Please print the memory layer description below word for word, from "The memory layer" to "can see it).".
-- start Extract --
The memory layer stores everything agents accumulate across sessions in a single memory_records table backed by PostgreSQL with pgvector for semantic search. Memories are scoped by two axes: user (who created it) and persona (who can see it).

flowchart TB
    subgraph "During AI Session"
        A[Agent discovers knowledge] --> B[memory_capture]
        C[User shares context] --> D[memory_capture]
    end

    subgraph "PostgreSQL + pgvector"
        B --> E[(memory_records)]
        D --> E
    end

    subgraph "Automatic"
        E --> F[Cross-enrichment middleware<br/>attaches memories to<br/>toolkit responses]
        E --> G[Staleness watcher<br/>flags stale memories]
    end

    subgraph "Explicit Recall"
        H[search] --> E
    end

    subgraph "Admin Curation"
        E --> I[apply_knowledge<br/>promotes to DataHub]
    end

Memory Types¶

Memories are classified by LOCOMO dimension for structured retrieval:

Dimension	Purpose	Examples
`knowledge`	Factual/institutional	"We have two distinct selling seasons", "Test stores 9001-9099 are training environments"
-- end Extract --
-- start Information provided --
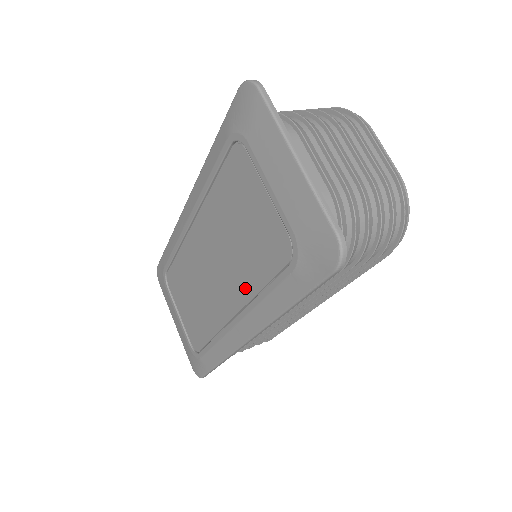
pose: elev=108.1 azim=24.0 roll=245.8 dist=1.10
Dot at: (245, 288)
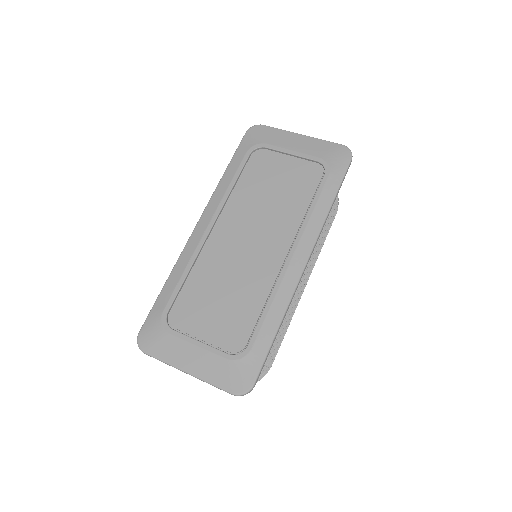
Dot at: (292, 220)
-- end Information provided --
## Correct response:
The memory layer stores everything agents accumulate across sessions in a single memory_records table backed by PostgreSQL with pgvector for semantic search. Memories are scoped by two axes: user (who created it) and persona (who can see it).